Excerpt to read
Next year the Samsung group will celebrate its 70th anniversary. Barring snags, it will also celebrate the ascension of the third generation of the founding Lee family to its helm.
Like the Rockefellers of America and the Wallenbergs of Sweden, the Lees are business royalty in South Korea. Founded by Lee Byung-chul in 1938 as a small exporter of fruit and dried fish, Samsung expanded tremendously during two periods, the 1960s and the 1970s in heavy industries and low cost manufacturing during Korea’s industrial boom; and the 1990s and early 2000s in electronics and semiconductors, of which it has become the global leader in many areas.
The founder, Lee Byung-chul, presided over the first expansion.
The current chairman, Lee Kun-hee, made possible the second expansion when he moved Samsung away from competing on quantity to competing on quality. The third son of the founder who took over in 1987, Kun-hee famously told employees that they had to shift totally their way of thinking to survive. "Change everything but your wife and kids," he commanded them. It has worked. Samsung today has tremendous brand value, having overtaken Sony, its erstwhile role model, in innovation and market value.

Exercise tasks
1) Name every family mentioned in the passage on Samsung and the Lee family.
2) Write the next paragraph of the passage on Samsung and the Lee family, starting right after its final sentence.

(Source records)

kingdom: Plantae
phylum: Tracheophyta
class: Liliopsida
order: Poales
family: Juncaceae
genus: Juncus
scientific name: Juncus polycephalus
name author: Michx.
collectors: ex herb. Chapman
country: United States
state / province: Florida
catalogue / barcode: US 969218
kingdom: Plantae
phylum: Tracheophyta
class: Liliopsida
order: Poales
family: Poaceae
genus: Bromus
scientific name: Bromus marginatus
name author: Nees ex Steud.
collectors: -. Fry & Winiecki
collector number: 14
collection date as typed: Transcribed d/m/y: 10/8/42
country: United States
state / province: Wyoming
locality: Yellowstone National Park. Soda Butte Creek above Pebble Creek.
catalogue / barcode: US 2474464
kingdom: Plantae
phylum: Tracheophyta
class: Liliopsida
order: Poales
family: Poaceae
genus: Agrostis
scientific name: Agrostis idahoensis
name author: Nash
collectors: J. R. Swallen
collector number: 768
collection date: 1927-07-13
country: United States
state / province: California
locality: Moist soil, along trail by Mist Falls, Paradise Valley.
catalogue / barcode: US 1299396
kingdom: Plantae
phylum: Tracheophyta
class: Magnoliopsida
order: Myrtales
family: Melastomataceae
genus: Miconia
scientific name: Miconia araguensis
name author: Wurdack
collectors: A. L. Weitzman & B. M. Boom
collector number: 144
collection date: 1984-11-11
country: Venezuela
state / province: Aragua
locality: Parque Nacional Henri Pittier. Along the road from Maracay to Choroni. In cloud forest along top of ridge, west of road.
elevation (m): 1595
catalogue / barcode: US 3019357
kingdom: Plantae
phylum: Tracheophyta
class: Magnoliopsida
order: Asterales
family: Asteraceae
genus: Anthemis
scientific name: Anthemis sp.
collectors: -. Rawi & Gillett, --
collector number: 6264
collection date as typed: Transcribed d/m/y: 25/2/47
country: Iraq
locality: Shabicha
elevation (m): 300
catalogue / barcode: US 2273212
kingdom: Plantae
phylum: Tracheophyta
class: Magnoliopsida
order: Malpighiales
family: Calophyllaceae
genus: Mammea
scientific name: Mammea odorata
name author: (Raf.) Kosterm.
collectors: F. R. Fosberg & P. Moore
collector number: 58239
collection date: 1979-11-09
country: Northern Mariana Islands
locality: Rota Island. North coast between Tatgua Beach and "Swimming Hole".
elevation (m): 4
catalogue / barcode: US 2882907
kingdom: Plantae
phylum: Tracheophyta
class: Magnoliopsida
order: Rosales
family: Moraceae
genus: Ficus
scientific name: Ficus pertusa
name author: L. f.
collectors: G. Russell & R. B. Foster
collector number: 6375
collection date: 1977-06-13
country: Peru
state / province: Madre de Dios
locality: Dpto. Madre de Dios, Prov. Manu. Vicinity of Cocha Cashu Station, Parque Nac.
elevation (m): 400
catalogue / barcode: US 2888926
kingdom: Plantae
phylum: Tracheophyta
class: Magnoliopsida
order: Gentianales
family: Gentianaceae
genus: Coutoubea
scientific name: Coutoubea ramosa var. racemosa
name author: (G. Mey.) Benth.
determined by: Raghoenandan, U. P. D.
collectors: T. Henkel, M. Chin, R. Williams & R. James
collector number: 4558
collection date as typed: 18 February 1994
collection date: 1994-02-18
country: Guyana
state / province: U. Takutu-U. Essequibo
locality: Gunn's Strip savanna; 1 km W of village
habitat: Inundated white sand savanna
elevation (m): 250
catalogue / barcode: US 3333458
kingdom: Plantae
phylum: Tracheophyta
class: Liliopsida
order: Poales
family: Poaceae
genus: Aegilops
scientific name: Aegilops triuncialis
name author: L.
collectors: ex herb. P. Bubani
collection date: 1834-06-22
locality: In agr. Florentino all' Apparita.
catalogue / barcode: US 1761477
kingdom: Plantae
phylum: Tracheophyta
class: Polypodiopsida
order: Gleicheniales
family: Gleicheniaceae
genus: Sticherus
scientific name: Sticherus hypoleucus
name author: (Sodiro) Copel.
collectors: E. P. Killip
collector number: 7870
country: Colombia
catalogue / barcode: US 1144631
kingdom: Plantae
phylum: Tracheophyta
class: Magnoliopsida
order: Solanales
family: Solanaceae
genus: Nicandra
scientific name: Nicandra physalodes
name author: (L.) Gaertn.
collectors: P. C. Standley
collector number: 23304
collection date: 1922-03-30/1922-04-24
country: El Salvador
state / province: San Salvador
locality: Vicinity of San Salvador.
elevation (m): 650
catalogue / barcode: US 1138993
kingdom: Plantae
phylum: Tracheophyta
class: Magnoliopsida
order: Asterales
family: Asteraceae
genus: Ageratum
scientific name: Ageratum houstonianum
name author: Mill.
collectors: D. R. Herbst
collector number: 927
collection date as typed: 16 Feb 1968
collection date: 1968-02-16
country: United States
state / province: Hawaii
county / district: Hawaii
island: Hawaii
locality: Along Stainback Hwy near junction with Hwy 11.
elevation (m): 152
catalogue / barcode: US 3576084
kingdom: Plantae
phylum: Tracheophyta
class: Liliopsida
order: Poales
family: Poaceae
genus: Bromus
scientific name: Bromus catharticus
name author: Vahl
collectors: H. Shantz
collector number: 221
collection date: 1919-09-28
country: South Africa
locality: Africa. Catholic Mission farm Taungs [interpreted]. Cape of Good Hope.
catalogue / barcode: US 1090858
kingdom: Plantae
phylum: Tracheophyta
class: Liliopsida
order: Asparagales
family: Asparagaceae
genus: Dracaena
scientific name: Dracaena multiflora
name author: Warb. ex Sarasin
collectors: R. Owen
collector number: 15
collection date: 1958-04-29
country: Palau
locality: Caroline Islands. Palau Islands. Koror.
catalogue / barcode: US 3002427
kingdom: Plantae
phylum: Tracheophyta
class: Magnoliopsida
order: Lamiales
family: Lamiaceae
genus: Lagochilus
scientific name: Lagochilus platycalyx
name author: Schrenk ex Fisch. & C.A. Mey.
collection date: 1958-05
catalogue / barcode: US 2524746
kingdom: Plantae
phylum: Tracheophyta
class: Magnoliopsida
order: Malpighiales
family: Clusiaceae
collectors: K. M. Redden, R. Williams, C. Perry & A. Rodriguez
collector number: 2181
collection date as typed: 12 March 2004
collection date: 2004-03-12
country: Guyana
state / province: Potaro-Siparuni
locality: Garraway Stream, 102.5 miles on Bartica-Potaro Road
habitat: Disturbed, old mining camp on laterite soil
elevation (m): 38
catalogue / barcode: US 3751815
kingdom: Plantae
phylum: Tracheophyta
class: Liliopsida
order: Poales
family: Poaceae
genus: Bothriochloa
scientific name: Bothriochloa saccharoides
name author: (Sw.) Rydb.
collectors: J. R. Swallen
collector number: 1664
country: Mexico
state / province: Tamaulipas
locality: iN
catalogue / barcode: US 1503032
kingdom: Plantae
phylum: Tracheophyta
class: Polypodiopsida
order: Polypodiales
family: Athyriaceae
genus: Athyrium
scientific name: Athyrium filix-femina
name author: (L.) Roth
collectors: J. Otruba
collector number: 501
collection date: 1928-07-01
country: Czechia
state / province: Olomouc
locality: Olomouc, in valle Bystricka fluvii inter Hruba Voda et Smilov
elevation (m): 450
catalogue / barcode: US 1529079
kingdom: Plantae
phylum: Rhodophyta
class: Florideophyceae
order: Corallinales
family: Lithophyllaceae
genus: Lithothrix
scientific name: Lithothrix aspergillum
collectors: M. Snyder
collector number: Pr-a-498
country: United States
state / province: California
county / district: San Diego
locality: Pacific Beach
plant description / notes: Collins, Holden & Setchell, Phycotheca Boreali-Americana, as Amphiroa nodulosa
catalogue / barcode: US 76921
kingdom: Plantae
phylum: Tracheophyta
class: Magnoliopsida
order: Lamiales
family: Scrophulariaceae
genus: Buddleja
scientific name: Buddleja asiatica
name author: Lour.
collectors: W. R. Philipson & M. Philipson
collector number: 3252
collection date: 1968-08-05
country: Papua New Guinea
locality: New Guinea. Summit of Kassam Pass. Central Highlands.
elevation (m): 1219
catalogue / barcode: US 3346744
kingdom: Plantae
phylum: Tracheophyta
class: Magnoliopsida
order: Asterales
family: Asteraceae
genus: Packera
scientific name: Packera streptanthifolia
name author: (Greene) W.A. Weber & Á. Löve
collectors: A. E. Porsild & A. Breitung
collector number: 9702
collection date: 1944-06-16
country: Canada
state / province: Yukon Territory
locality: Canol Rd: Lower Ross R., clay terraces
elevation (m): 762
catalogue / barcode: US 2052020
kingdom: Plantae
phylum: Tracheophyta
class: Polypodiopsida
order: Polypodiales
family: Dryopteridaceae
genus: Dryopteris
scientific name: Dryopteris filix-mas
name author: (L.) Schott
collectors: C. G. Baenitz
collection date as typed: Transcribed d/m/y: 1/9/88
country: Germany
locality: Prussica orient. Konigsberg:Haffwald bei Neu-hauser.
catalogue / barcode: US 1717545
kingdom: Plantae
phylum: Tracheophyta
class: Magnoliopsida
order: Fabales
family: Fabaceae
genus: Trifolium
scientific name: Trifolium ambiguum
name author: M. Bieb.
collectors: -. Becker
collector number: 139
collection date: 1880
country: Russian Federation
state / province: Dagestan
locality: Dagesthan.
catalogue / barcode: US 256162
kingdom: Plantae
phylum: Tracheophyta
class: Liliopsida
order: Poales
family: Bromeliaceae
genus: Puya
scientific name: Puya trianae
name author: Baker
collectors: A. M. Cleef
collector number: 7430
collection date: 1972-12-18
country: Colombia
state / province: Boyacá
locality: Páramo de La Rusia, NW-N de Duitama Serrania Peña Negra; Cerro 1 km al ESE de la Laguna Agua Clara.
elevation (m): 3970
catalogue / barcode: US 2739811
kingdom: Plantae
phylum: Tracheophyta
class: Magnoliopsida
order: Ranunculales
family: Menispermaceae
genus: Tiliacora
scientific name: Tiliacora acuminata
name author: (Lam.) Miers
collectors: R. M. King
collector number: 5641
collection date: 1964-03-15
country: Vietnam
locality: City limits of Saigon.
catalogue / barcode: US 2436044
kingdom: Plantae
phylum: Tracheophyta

Responses for each task
1) The Rockefellers of America, the Wallenbergs of Sweden, and the Lees of South Korea.

2)
Now the time has come for a third generation to mastermind a third phase of expansion. Those within Samsung, and a large part of the Korean business elite hold this opinion. (There is, of course, opposition from proponents of corporate governance who see conflict of interest in family-run chaebols or large conglomerates. But in Korea’s clubby environment where regulators and tycoons often mix together, their opinions hardly count.)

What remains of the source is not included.